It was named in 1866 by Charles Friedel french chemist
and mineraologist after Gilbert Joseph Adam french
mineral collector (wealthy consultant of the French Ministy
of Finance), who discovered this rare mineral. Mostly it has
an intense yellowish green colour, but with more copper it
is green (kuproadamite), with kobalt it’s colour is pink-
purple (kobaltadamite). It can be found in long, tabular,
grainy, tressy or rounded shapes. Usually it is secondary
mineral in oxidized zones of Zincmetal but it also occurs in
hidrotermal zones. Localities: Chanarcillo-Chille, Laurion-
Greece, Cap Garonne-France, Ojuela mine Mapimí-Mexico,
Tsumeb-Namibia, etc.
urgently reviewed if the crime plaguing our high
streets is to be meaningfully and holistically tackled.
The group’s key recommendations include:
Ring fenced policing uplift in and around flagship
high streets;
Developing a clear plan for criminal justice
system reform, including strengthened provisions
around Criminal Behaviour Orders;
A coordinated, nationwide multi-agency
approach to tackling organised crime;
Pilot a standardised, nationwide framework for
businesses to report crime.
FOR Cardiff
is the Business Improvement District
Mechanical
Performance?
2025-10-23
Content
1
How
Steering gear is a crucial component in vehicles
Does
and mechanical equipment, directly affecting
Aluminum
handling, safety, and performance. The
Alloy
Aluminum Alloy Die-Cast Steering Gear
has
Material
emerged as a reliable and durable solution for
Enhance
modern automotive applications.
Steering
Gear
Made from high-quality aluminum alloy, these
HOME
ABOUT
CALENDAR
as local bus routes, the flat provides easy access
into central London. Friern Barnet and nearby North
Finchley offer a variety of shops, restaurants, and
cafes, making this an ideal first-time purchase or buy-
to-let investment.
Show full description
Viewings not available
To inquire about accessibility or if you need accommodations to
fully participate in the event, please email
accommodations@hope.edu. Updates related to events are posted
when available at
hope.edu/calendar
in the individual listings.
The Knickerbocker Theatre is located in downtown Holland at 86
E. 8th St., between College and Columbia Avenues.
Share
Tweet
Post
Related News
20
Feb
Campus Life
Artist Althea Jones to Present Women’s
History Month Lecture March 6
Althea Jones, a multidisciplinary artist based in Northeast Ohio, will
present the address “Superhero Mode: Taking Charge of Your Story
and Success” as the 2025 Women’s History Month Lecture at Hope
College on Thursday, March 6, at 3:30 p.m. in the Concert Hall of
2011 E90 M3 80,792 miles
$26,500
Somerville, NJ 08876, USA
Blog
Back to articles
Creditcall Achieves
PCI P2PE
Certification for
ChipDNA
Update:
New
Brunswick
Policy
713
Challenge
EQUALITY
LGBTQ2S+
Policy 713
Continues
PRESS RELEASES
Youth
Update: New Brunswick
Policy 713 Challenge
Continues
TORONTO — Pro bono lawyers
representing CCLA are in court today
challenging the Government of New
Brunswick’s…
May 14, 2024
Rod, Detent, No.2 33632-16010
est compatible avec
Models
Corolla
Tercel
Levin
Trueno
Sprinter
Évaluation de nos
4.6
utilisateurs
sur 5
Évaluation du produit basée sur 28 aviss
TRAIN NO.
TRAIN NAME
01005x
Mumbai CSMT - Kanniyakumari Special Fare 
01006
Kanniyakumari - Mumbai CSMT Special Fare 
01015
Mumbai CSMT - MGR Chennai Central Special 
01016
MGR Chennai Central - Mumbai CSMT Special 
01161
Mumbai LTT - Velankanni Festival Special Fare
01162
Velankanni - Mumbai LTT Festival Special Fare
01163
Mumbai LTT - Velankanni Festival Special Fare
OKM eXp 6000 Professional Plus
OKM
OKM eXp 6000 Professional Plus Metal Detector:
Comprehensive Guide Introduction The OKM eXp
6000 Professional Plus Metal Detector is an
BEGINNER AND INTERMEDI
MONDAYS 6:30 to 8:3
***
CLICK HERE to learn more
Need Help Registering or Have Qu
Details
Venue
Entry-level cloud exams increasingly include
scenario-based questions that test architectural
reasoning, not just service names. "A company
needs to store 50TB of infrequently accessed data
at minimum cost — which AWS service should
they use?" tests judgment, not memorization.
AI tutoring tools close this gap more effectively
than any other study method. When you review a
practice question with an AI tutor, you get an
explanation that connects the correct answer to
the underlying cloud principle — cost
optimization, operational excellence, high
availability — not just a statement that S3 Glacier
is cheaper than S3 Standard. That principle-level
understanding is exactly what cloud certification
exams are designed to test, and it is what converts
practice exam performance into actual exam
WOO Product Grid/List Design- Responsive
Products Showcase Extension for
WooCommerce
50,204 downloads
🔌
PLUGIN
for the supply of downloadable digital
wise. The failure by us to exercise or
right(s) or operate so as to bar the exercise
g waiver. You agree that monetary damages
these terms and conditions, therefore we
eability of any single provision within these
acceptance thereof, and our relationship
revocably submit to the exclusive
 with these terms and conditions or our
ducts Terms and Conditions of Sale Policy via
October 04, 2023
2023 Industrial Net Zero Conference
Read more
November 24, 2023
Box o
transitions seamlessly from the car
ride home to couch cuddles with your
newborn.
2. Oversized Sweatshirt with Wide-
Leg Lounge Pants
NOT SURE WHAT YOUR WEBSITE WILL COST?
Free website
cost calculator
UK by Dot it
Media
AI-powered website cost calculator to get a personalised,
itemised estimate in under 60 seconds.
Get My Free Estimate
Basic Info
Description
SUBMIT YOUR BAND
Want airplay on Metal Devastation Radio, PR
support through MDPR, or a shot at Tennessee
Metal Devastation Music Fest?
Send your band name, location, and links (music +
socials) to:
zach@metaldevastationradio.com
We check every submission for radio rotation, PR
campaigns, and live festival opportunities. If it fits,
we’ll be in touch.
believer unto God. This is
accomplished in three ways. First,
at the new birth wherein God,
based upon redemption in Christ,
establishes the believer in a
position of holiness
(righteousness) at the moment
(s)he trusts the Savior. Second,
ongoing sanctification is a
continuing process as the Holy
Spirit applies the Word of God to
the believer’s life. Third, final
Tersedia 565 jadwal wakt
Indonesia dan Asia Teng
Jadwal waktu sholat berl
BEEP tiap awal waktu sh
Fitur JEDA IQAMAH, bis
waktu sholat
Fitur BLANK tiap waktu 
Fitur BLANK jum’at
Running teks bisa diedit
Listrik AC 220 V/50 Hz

WHAT IS EXPECTED:
With the line that has "scenario-based questions that" as the first and the line that has "AI tutoring tools" as the last, repeat exactly that run of lines above and no more.

OUTPUT OF THE EXERCISE:
scenario-based questions that test architectural
reasoning, not just service names. "A company
needs to store 50TB of infrequently accessed data
at minimum cost — which AWS service should
they use?" tests judgment, not memorization.
AI tutoring tools close this gap more effectively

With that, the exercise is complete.